● **提示文**:
▶

研究課題
基盤研究(C)
ホヤ胚の細胞は厳密に決まった回数の分裂の後に分化する。胚の発生初期にDNA複製を阻害するといつまで待っても遺伝子が発現しない。DNA複製回数をかぞえるしくみとしてヒストン修飾が考えられるが,その分子機構は不明である。本研究ではDNA複製阻害や,原がん遺伝子Mycの強制発現,Cdk阻害因子の機能阻害などにより細胞周期の回数を人為的に操作し,遺伝子発現開始のタイミングに及ぼす影響を調べる。また実験胚におけるヒストン修飾の変化を調べる。ヒストン修飾を人為的に操作して遺伝子発現開始のタイミングの変化を調べる。これらの実験により,細胞周期の進行に合わせて適切な時期に遺伝子発現が開始するしくみを解明する。

◀

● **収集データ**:
▶

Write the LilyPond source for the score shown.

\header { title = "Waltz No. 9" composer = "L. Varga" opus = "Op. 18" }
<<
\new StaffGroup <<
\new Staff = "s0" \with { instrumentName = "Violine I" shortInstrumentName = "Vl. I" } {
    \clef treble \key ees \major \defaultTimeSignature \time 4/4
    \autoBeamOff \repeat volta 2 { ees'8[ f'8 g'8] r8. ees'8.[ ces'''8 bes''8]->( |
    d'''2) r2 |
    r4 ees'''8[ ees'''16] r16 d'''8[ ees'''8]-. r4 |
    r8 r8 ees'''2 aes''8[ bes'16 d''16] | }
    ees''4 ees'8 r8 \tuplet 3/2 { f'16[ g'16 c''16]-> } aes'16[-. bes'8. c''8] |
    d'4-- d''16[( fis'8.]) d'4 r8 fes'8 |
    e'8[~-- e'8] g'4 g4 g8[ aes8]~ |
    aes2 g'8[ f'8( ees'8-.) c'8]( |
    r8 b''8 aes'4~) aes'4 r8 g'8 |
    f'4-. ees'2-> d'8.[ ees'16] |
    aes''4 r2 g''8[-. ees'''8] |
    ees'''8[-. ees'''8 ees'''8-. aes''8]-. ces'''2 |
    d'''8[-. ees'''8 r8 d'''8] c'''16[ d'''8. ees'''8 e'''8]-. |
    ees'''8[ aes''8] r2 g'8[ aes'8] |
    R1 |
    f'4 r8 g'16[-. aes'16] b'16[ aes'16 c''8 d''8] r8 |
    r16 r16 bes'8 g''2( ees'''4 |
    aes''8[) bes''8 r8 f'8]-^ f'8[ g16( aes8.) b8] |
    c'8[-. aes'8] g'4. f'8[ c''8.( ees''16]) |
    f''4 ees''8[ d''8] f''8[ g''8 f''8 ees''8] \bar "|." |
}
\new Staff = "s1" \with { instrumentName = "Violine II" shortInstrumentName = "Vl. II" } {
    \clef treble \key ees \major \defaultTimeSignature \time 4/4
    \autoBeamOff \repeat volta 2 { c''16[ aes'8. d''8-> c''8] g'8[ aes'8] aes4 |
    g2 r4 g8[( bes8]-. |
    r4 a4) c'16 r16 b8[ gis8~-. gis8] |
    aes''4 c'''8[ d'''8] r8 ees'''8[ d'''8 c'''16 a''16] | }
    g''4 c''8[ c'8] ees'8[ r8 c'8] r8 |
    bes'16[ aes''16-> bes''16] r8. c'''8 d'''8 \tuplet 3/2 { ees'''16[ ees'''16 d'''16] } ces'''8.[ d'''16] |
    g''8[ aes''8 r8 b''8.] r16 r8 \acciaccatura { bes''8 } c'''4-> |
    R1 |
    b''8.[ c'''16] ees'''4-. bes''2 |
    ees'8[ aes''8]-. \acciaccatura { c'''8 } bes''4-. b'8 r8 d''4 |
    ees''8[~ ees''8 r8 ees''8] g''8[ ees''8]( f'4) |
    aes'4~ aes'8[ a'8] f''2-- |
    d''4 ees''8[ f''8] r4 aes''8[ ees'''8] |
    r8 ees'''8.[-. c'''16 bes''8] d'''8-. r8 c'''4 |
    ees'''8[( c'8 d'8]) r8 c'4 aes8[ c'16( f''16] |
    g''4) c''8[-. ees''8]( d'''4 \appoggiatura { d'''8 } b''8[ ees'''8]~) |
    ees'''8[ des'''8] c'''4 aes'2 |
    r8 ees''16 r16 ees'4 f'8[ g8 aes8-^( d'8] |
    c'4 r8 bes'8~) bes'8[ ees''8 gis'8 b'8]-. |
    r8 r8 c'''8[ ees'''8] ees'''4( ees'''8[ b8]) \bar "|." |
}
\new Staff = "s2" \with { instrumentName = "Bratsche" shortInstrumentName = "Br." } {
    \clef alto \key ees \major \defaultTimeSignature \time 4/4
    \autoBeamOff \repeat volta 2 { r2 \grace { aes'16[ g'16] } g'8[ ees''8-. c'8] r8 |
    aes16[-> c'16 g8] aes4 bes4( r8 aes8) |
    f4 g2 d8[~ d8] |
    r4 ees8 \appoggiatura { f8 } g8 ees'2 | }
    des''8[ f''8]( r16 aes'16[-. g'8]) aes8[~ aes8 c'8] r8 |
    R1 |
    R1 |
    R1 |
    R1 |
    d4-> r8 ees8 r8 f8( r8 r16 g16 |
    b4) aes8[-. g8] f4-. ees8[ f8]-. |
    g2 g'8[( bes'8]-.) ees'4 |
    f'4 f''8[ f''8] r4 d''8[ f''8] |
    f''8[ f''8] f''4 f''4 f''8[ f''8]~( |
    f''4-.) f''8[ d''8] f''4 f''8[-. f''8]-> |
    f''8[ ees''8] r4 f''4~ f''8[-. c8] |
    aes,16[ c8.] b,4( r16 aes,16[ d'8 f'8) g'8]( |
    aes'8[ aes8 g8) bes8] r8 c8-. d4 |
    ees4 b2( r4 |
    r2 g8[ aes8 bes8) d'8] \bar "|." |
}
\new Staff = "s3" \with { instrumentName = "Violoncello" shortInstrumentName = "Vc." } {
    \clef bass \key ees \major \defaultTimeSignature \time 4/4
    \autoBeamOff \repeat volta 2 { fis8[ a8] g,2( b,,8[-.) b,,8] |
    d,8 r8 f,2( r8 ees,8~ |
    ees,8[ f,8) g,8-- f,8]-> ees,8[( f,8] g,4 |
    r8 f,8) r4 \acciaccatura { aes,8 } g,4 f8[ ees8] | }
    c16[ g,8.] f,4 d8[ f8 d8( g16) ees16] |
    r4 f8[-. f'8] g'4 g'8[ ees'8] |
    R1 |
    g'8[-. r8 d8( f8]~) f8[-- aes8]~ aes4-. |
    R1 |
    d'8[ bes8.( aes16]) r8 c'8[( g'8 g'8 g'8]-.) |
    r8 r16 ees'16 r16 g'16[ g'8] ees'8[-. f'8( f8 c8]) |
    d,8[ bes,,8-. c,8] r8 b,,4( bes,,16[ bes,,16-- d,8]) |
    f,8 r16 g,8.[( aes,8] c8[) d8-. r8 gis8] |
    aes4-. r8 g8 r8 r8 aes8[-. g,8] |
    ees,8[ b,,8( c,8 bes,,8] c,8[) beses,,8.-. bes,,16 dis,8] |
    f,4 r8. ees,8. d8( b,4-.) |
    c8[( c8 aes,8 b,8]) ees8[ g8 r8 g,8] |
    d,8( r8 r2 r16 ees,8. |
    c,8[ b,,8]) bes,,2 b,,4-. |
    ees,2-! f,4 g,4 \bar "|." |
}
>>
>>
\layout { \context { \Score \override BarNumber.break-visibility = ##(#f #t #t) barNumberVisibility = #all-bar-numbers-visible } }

◀

提示文のうち「ホヤ胚の細胞は厳密に決まった」から「が開始するしくみを解明する。」までの部分を、手を加えずに書き出すこと。

ホヤ胚の細胞は厳密に決まった回数の分裂の後に分化する。胚の発生初期にDNA複製を阻害するといつまで待っても遺伝子が発現しない。DNA複製回数をかぞえるしくみとしてヒストン修飾が考えられるが,その分子機構は不明である。本研究ではDNA複製阻害や,原がん遺伝子Mycの強制発現,Cdk阻害因子の機能阻害などにより細胞周期の回数を人為的に操作し,遺伝子発現開始のタイミングに及ぼす影響を調べる。また実験胚におけるヒストン修飾の変化を調べる。ヒストン修飾を人為的に操作して遺伝子発現開始のタイミングの変化を調べる。これらの実験により,細胞周期の進行に合わせて適切な時期に遺伝子発現が開始するしくみを解明する。